# LC2 upgrade



## enshiu (Aug 20, 2010)

Where can I upgrade my 2008 JDM gt-r to LC2?

1.Can I upgrade it by my self using cobb (if yes please tell me how)?
I want a 2,5k upgrade if possible.
2. Do I have to go to the Nissan Dealer?


----------



## Elliott_GTR (Dec 13, 2009)

Get the NIS-006 upgrade for your Cobb, then you can try different LC maps. 

Not to mention doing your own clutch relearns etc. Handy!


----------



## sumo69 (Mar 31, 2008)

Nissan will not touch your car.

Your only optionis the Cobb.

D


----------



## enshiu (Aug 20, 2010)

sumo69 said:


> Nissan will not touch your car.
> 
> Your only optionis the Cobb.
> 
> D



COBB TUNING ACCESS PORT - NISSAN R35 GT-R - SUMO POWER on eBay (end time 10-Nov-10 08:10:58 GMT) 

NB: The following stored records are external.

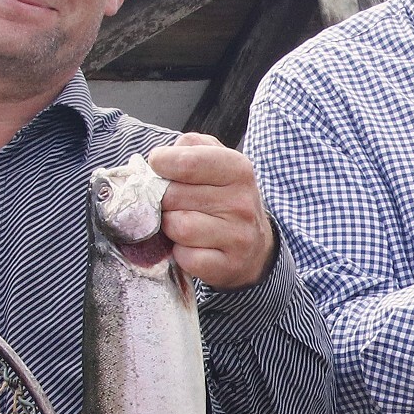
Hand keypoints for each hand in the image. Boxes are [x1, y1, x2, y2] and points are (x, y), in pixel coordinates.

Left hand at [149, 133, 276, 289]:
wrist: (254, 247)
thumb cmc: (224, 198)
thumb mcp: (216, 161)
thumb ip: (189, 148)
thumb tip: (160, 159)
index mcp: (238, 169)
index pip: (187, 162)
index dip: (162, 164)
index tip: (159, 167)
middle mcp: (241, 202)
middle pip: (173, 196)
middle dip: (163, 200)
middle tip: (173, 203)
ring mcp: (238, 236)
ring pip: (178, 227)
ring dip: (170, 227)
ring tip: (181, 224)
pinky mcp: (228, 265)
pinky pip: (184, 257)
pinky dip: (179, 253)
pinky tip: (191, 247)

I assume this is your item?


----------



## sumo69 (Mar 31, 2008)

Yes but it is available cheaper from Ben @ GTC who has a pre Xmas sale on in another thread.

D


----------



## enshiu (Aug 20, 2010)

sumo69 said:


> Yes but it is available cheaper from Ben @ GTC who has a pre Xmas sale on in another thread.
> 
> D


I need it over 6~9 months so no hurry.
Do you have AP-NIS-006?


----------